_Task instructions_.
Repeat exactly the lines of the records below, starting at the line containing "index tip: (227, 363)" and ending at the line containing "middle pip: (498, 380)". Leave the pictures out.

===== Input =====

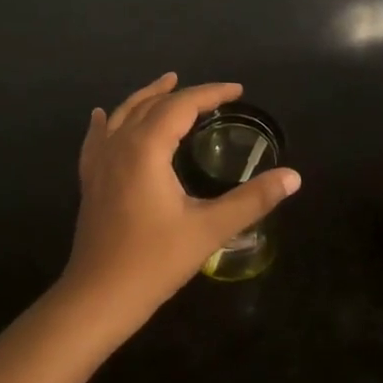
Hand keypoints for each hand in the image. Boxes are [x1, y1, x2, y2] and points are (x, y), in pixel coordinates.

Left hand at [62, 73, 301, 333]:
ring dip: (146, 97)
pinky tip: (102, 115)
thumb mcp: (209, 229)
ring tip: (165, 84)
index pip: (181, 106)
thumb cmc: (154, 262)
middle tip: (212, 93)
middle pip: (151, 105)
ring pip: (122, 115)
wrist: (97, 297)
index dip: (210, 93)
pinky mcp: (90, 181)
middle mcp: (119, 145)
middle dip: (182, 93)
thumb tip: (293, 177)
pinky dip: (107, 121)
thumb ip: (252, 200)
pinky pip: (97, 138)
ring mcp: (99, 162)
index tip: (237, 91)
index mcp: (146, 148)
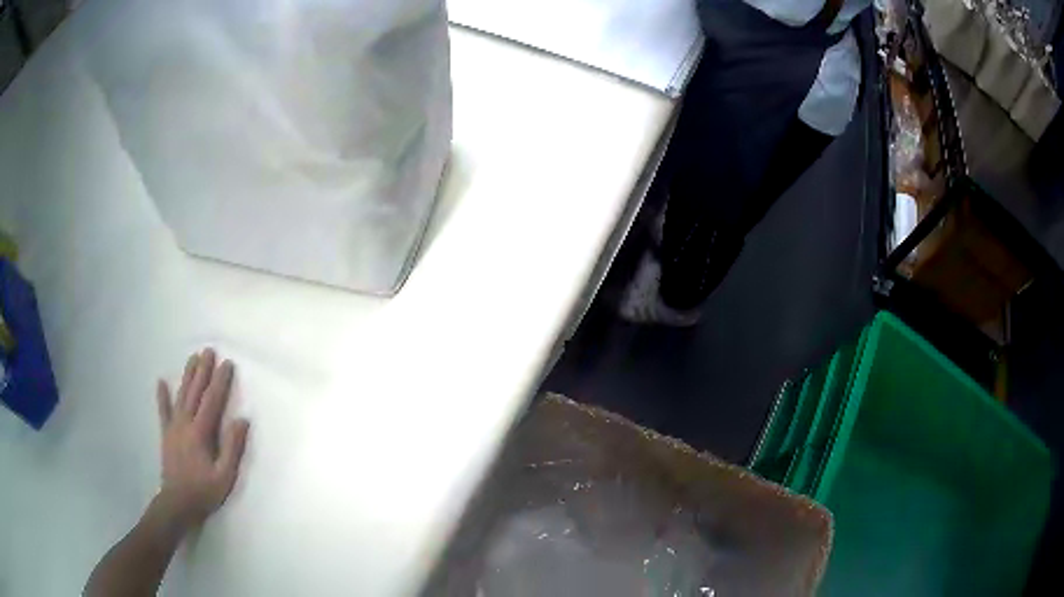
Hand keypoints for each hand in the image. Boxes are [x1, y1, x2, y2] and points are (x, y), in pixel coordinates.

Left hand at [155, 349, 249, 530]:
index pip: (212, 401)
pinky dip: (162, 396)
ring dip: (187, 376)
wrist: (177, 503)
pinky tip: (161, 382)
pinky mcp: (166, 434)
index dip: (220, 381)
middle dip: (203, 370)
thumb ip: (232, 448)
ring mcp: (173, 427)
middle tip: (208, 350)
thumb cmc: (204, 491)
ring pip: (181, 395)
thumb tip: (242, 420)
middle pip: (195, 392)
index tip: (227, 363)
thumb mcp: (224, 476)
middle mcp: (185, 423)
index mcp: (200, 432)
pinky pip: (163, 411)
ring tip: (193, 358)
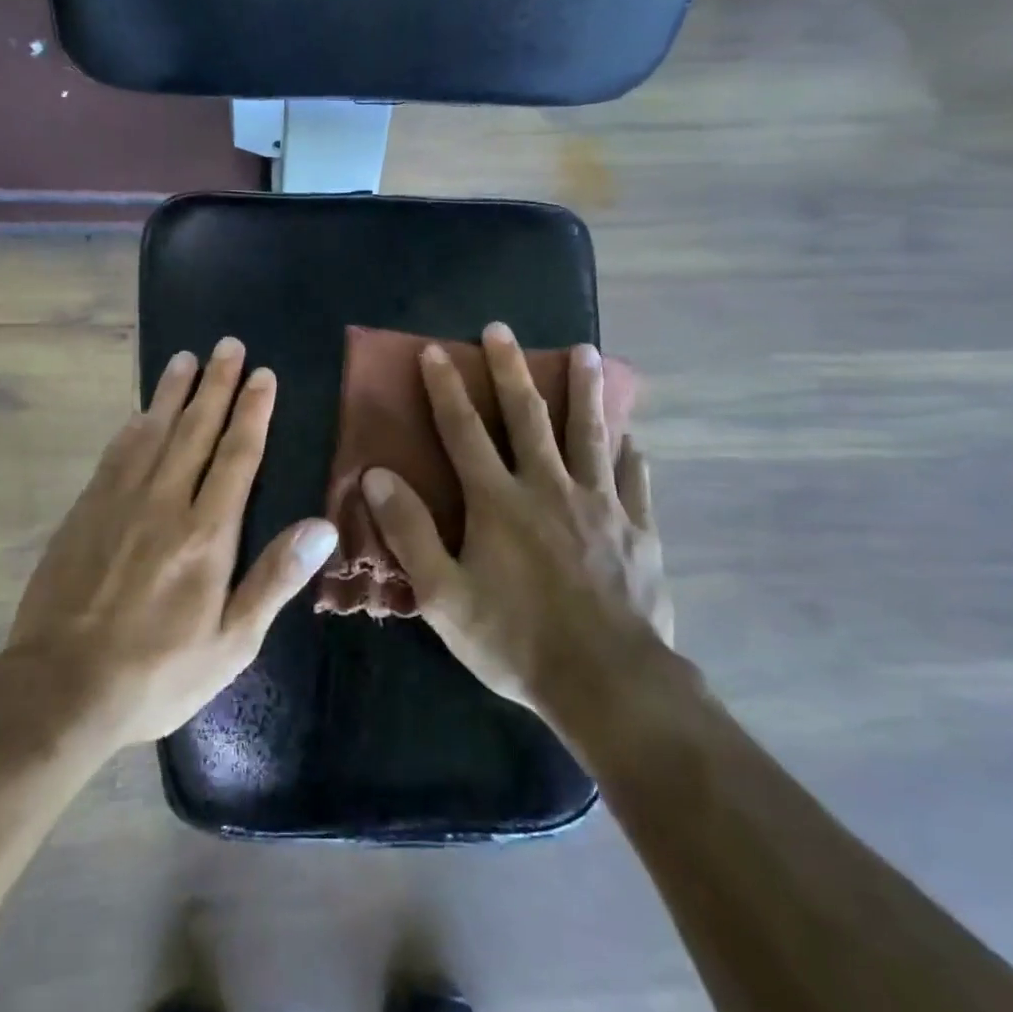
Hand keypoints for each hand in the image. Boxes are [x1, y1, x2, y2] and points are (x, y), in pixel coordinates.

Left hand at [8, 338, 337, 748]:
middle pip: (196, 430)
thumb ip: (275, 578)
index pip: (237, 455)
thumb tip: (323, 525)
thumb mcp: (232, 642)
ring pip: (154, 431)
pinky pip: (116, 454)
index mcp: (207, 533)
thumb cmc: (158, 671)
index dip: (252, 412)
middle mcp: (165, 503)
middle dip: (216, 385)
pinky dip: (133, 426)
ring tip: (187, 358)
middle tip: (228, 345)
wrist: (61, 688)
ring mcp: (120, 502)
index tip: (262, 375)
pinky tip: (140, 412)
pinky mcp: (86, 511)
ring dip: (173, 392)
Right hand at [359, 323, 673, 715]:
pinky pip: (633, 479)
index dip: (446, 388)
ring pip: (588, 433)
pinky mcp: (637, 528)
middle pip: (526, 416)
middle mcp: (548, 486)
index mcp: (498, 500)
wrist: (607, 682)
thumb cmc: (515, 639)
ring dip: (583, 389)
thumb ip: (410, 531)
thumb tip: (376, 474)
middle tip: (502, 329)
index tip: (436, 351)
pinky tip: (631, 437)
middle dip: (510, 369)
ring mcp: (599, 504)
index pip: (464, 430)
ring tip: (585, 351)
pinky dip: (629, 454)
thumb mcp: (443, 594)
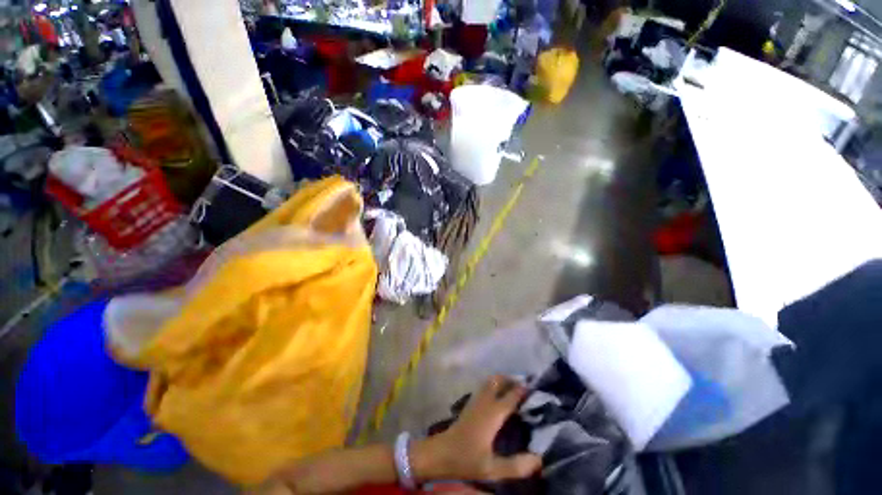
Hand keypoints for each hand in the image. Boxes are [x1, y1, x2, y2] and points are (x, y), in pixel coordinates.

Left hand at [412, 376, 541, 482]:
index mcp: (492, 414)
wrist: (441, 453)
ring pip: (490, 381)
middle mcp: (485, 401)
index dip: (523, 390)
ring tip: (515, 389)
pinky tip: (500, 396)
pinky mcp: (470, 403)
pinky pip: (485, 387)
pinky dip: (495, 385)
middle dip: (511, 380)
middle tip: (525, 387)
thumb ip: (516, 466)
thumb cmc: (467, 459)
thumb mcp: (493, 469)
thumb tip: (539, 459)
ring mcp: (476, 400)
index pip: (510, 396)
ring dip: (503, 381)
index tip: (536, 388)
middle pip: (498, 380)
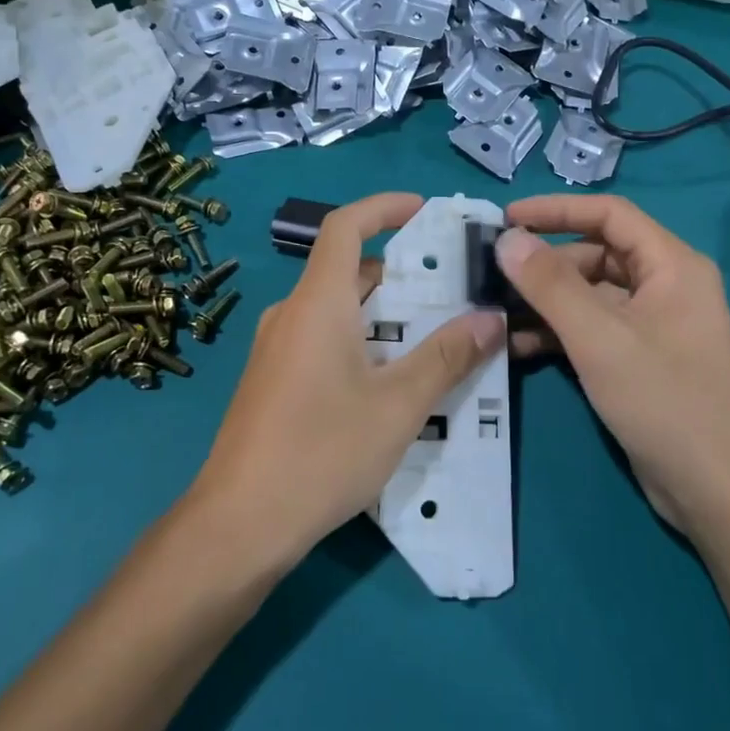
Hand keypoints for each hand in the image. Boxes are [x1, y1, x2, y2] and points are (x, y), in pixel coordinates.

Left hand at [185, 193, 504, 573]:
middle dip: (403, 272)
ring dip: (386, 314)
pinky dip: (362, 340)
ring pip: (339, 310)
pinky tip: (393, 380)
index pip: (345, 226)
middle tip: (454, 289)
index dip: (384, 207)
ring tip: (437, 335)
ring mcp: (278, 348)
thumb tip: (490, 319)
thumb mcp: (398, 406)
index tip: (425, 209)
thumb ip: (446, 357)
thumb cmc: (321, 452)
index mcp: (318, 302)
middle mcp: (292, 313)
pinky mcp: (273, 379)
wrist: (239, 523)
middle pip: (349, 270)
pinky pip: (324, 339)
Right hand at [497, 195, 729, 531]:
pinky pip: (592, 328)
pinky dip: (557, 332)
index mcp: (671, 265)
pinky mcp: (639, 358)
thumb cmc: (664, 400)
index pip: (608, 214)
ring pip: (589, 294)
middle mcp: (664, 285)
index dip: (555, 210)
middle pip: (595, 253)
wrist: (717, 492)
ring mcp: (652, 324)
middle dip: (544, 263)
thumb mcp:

=====
===== Input =====

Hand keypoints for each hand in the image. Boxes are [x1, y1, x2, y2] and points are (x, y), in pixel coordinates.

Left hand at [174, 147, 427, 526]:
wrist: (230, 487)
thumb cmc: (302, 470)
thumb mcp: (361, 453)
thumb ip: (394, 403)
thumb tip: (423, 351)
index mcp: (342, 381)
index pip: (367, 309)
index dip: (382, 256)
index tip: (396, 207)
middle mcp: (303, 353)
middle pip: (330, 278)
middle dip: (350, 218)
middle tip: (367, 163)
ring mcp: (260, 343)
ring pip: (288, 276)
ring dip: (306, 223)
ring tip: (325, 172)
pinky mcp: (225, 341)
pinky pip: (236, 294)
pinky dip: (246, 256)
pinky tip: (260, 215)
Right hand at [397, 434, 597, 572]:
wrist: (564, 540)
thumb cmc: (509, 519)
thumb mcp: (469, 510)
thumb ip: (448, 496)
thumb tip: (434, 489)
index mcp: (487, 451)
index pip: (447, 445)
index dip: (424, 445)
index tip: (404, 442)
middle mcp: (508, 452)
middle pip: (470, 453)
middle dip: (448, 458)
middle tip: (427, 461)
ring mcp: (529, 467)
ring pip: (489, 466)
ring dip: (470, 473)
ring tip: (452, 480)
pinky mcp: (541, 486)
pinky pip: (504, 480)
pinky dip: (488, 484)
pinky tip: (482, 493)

=====
===== Input =====

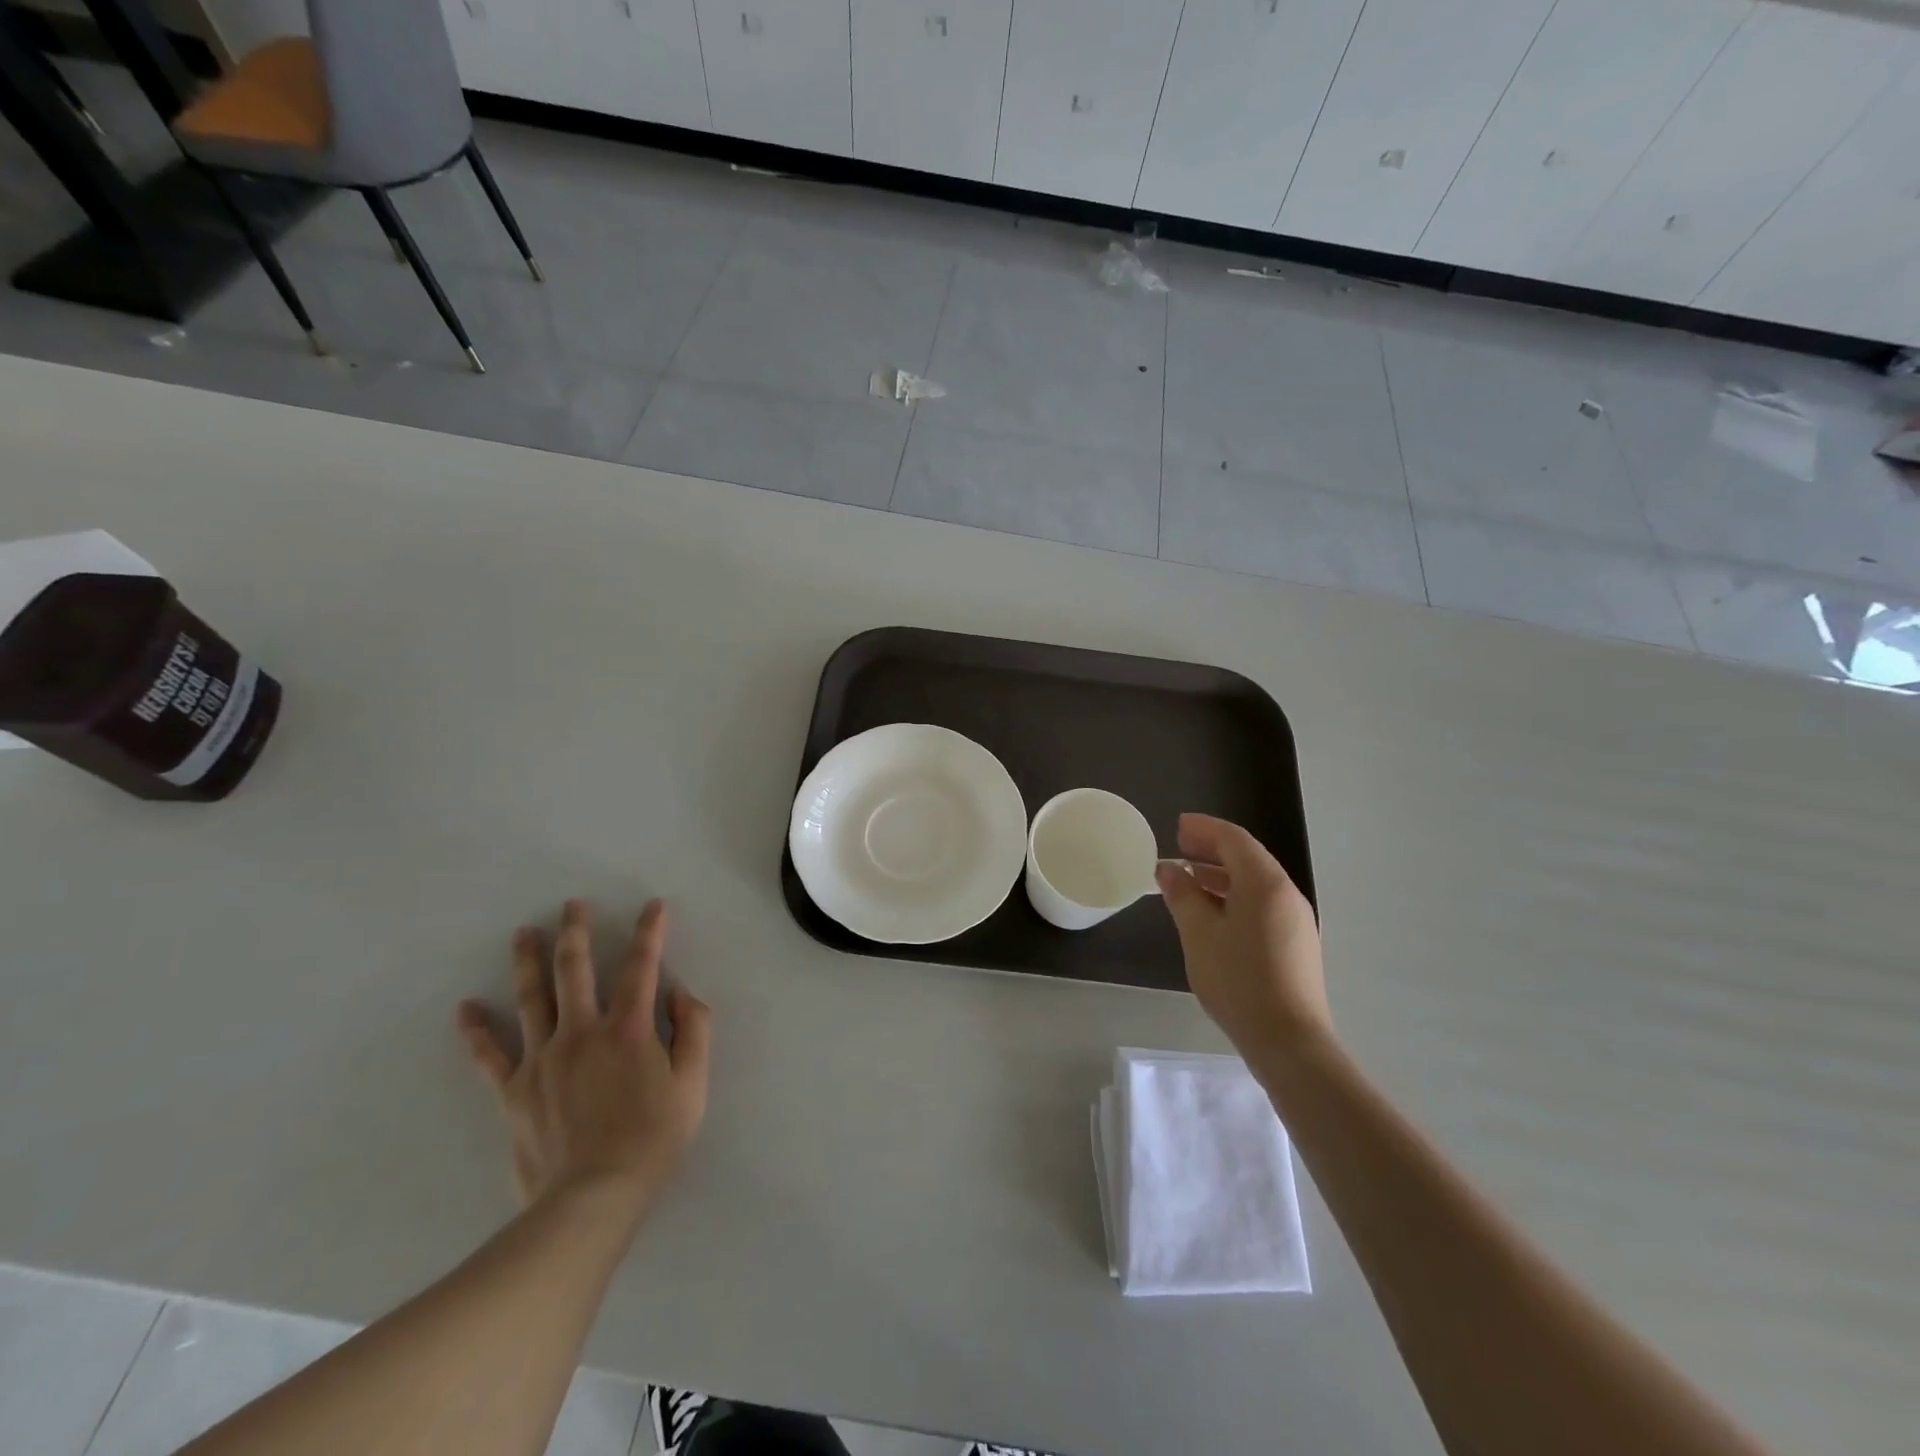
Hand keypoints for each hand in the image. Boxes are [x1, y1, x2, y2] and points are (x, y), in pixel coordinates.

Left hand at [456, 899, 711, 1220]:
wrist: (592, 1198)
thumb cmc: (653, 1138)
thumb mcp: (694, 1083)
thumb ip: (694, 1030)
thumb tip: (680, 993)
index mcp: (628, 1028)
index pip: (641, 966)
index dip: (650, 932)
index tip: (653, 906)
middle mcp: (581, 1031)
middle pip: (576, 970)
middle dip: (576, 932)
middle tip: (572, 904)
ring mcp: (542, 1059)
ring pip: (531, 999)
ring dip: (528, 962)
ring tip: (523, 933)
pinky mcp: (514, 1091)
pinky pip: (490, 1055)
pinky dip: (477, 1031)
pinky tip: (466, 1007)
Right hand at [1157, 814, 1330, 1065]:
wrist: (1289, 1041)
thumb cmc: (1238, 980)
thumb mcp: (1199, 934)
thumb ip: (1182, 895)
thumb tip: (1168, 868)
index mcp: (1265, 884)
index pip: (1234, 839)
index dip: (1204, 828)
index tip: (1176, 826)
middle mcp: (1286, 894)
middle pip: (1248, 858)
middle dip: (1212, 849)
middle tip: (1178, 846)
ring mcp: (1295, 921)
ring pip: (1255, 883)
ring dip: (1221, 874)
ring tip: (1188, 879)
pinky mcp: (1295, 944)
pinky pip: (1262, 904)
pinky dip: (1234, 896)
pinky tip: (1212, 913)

=====

_Exercise solution_.
index tip: (227, 363)
thumb mcp: (224, 476)
middle mcp: (185, 423)
index mcp: (200, 432)
pinky pip: (163, 411)
ring tip: (193, 358)
Hand keypoints for each hand in the image. Boxes are [x1, y1, x2, y2] and points are (x, y), in pixel coordinates.

Left hand at [8, 338, 337, 748]:
middle pip: (196, 430)
thumb ip: (275, 578)
index pip: (237, 455)
thumb tip: (323, 525)
thumb mcp: (232, 642)
ring pip: (154, 431)
pinky pip: (116, 454)
index mcp: (207, 533)
thumb cmc: (158, 671)
index dip: (252, 412)
middle mcp: (165, 503)
middle dip: (216, 385)
pinky dip: (133, 426)
ring tip: (187, 358)
middle tip: (228, 345)
wrist: (61, 688)
ring mcp: (120, 502)
index tip: (262, 375)
pinky tip: (140, 412)
pinky mcp: (86, 511)
ring dip: (173, 392)
Right hand at [359, 323, 673, 715]:
pinky pip: (633, 479)
index dip: (446, 388)
ring pip: (588, 433)
pinky mcp: (637, 528)
middle pip: (526, 416)
middle mcp: (548, 486)
index mcp: (498, 500)
wrist: (607, 682)
thumb cmc: (515, 639)
ring dip: (583, 389)
thumb ip: (410, 531)
thumb tip: (376, 474)
middle tip: (502, 329)
index tip: (436, 351)
pinky tip: (631, 437)
middle dip: (510, 369)
ring mcp: (599, 504)
index pip: (464, 430)
ring tip: (585, 351)
pinky dip: (629, 454)
thumb mcp: (443, 594)
Hand keypoints for each hand in the image. Boxes are [x1, y1, x2, y2] and points are (x, y), in pixel coordinates.

Left hand at [412, 376, 541, 482]:
index mcp: (492, 414)
wrist: (441, 453)
ring pip: (490, 381)
middle mcp: (485, 401)
index dip: (523, 390)
ring tip: (515, 389)
pinky tip: (500, 396)
pinky mcp: (470, 403)
pinky pip: (485, 387)
pinky dip: (495, 385)
middle dip: (511, 380)
middle tip: (525, 387)
thumb ip: (516, 466)
thumb cmc: (467, 459)
thumb mcp: (493, 469)
thumb tip: (539, 459)
ring mcp: (476, 400)
index pip: (510, 396)
ring dip: (503, 381)
index tip: (536, 388)
middle pip: (498, 380)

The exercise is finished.